A good writer in my view, writes from the heart. And an interesting novel must in some way take a stand. It must confront its reader, by presenting conflicting values and beliefs. Think of your favourite books, and consider for yourself, whether or not this is true. For me, writing that lacks a point is lifeless, full of ornamental adjectives and decorative imagery maybe, but lifeless just the same. Readers won’t waste their time on sentence after sentence without meaning, BUT If the writer believes, that whatever he or she has to say, MUST be said, that passion will come through the pages and grip us, as readers. We’ll care about the characters, we’ll suffer with them, we’ll hate them and love them. So my advice to all budding story tellers is to honour your convictions, whatever they are. Let them power your story. Let them challenge your readers, and make your story worth the telling. Care a lot about the subject of your writing and it will show.

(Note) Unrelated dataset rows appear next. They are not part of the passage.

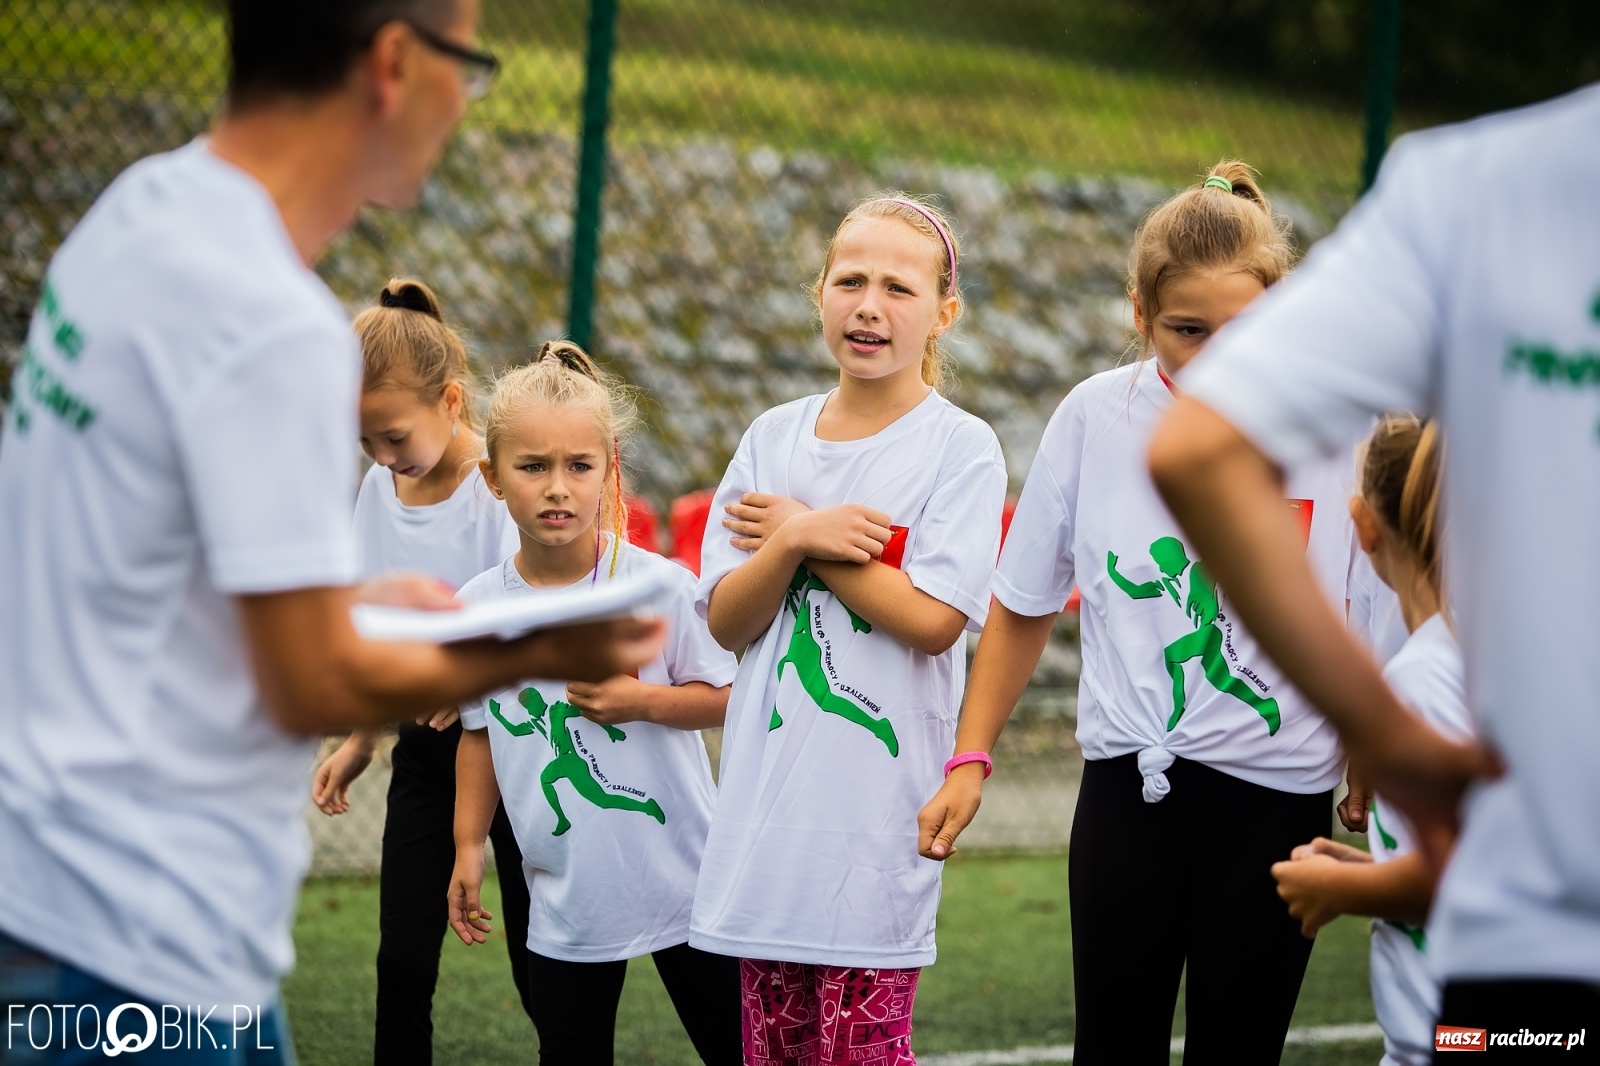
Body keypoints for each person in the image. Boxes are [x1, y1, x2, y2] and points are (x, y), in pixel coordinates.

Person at [0, 3, 660, 1061]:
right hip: (135, 933)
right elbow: (306, 679)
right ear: (396, 64)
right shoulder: (269, 320)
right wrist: (541, 645)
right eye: (470, 64)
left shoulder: (138, 210)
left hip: (59, 890)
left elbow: (153, 573)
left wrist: (355, 606)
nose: (468, 98)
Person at [1149, 86, 1599, 1050]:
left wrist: (1380, 734)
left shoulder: (1473, 191)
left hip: (1543, 935)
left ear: (1366, 525)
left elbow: (1196, 449)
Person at [916, 162, 1367, 1065]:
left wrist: (1373, 751)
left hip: (1279, 803)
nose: (1215, 357)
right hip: (1129, 796)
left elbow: (1376, 603)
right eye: (1185, 332)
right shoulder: (1095, 416)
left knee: (1237, 1051)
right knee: (1111, 1049)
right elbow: (1022, 600)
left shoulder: (1342, 429)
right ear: (1139, 314)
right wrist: (970, 757)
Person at [690, 194, 1008, 1066]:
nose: (869, 305)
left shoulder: (962, 448)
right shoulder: (770, 437)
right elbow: (726, 620)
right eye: (850, 280)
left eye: (899, 288)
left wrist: (812, 543)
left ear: (944, 313)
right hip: (765, 832)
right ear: (819, 293)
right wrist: (794, 535)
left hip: (875, 832)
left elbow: (936, 621)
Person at [447, 343, 741, 1066]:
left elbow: (729, 697)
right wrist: (465, 847)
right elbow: (480, 736)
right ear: (492, 477)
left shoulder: (660, 587)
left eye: (579, 466)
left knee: (740, 1051)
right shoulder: (477, 610)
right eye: (533, 466)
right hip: (565, 900)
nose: (558, 488)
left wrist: (642, 700)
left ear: (609, 469)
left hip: (686, 883)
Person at [310, 279, 535, 1063]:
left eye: (394, 436)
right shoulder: (381, 487)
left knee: (543, 967)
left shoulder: (500, 491)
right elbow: (379, 628)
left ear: (449, 400)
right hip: (428, 755)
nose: (382, 457)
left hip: (519, 755)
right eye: (365, 442)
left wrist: (467, 683)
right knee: (402, 958)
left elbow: (527, 622)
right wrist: (362, 738)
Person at [1271, 415, 1464, 1066]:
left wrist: (1340, 892)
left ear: (1363, 527)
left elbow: (1465, 872)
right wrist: (1369, 870)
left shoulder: (1422, 679)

I’d like to finish with nine gems from Donald Maass, legendary New York literary agent. His seminal work, Writing The Breakout Novel has long been my bible.
Think writing tools, not rules.
Emotions are what connect us to the characters of a novel. What engages your heart will engage your reader.
Create interiority. Create an emotional landscape that the characters travel through–your story’s interiority.
Reveal yourself through your fiction by writing from a personal place, a place of passion, a place of experience, a place that matters. Give these emotions and motivations to your characters.
Genre categories have become a palette from which writers may draw from to create unique hybrids. Great fiction will not be bound by conventions.
Surprise your readers. Don’t just write about the emotions that they expect. Think about the strongest emotions that you have experienced and then think about the underlying ones, the subtle ones. Write about those emotions instead of what the reader would expect from the scene/plot. Again, surprise your readers.
Write your stories like they matter, and they will matter. Powerful fiction comes from a very personal place.
Readers read to make sense of the world.Your reader wants some kind of insight into the antagonist. Who looks up to your antagonist? What does he have to gain? To lose? Why must he reach his goals? How much will he lose to meet his goal? What will he gain? Help your reader view life through the villain’s motivations and perspective. Make your antagonist multi-dimensional.
Beautiful Writing + Commercial Writing (page turners) = High Impact Writing.